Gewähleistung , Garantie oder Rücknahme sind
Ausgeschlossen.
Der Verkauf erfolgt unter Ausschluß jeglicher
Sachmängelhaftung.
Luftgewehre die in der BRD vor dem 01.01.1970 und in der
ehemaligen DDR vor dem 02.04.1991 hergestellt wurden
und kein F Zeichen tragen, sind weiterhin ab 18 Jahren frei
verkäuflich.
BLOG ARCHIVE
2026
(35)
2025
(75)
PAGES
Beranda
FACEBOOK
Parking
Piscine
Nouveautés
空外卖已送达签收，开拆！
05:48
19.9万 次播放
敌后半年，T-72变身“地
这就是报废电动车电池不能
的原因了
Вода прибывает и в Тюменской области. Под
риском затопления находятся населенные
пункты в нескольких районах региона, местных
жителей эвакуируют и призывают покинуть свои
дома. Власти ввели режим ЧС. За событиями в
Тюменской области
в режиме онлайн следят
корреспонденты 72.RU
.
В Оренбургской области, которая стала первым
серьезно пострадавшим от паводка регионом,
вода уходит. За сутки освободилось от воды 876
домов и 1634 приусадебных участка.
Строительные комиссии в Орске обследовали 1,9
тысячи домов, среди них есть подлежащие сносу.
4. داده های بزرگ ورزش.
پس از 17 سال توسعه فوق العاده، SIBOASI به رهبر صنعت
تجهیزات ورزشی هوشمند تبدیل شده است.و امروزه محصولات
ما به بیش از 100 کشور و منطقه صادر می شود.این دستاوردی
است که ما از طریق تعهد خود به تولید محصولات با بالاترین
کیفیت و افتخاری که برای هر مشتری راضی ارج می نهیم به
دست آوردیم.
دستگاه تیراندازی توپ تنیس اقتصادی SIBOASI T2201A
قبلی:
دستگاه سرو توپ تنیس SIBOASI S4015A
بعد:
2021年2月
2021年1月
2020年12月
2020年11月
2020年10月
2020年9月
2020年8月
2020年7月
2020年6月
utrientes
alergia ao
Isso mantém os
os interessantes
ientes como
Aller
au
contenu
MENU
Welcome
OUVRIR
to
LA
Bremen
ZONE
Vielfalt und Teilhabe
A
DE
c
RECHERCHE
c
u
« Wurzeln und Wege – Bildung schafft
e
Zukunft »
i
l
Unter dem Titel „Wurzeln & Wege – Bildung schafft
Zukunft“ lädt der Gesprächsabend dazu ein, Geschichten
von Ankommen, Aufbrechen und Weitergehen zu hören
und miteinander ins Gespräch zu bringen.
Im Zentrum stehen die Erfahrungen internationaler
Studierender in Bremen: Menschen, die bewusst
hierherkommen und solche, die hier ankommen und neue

==

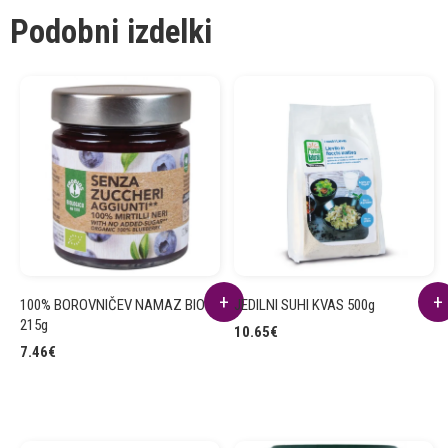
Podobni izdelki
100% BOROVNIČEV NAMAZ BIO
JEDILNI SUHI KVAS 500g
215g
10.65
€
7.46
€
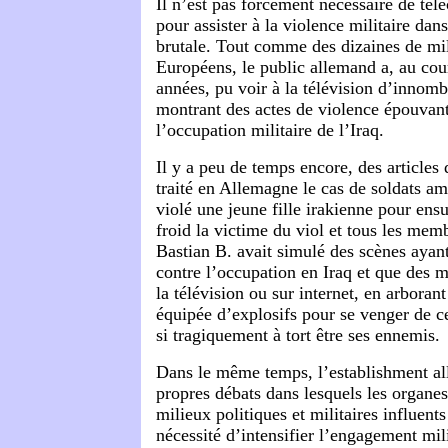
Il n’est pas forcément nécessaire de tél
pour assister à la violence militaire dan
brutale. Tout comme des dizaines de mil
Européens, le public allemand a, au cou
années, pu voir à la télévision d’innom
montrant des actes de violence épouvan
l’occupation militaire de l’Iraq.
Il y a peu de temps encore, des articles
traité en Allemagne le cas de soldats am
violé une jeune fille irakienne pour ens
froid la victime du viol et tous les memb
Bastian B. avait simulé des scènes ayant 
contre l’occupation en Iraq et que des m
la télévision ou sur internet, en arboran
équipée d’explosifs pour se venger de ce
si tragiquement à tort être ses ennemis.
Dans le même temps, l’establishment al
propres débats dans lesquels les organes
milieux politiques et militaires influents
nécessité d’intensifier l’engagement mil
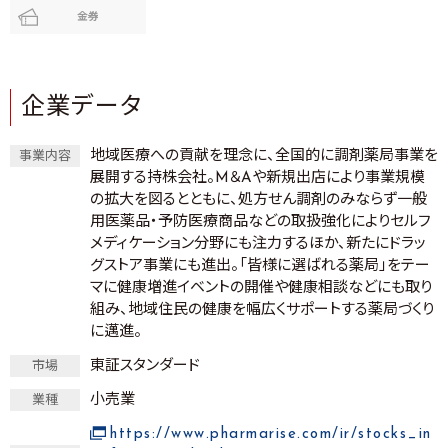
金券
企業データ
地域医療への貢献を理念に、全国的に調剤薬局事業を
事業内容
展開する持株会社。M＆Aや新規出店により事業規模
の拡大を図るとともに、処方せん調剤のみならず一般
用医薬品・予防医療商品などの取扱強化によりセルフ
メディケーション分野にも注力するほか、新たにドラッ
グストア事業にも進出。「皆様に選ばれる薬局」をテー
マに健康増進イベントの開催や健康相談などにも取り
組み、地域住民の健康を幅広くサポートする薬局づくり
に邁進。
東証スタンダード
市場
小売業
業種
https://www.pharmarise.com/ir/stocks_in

--

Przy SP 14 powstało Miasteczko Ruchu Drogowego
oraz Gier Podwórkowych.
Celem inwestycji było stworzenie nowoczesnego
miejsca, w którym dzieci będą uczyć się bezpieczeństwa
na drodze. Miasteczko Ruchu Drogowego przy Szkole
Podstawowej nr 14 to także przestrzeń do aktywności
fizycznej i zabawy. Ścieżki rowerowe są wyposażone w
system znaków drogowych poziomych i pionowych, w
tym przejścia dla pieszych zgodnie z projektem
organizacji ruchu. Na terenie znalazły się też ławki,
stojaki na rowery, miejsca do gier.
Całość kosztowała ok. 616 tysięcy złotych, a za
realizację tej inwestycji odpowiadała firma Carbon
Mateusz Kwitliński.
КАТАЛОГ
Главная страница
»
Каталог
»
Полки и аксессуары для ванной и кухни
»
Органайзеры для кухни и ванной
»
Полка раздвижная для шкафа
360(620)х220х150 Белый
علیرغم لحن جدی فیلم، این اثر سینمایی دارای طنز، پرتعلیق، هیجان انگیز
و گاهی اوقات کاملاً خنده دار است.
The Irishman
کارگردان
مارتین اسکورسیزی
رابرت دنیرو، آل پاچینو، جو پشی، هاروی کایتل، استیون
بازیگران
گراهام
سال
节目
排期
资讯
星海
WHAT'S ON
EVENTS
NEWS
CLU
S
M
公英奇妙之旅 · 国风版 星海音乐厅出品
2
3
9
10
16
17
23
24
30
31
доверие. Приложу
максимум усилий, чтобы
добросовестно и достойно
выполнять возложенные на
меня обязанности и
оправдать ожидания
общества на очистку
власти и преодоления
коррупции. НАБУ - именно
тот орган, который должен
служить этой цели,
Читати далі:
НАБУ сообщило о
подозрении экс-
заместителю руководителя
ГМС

- **Requirement**
Update the part that opens with the line containing "Il n’est pas forcément nécessaire de tél" and closes with the line containing "milieux politiques et militaires influents" by replacing "Iraq" with "Irak", leaving everything else unchanged, and give only those lines.

- **Task output**
Il n’est pas forcément nécessaire de tél
pour assister à la violence militaire dan
brutale. Tout comme des dizaines de mil
Européens, le public allemand a, au cou
années, pu voir à la télévision d’innom
montrant des actes de violence épouvan
l’occupation militaire de l’Irak.
Il y a peu de temps encore, des articles
traité en Allemagne le cas de soldats am
violé une jeune fille irakienne pour ens
froid la victime du viol et tous les memb
Bastian B. avait simulé des scènes ayant 
contre l’occupation en Irak et que des m
la télévision ou sur internet, en arboran
équipée d’explosifs pour se venger de ce
si tragiquement à tort être ses ennemis.
Dans le même temps, l’establishment al
propres débats dans lesquels les organes
milieux politiques et militaires influents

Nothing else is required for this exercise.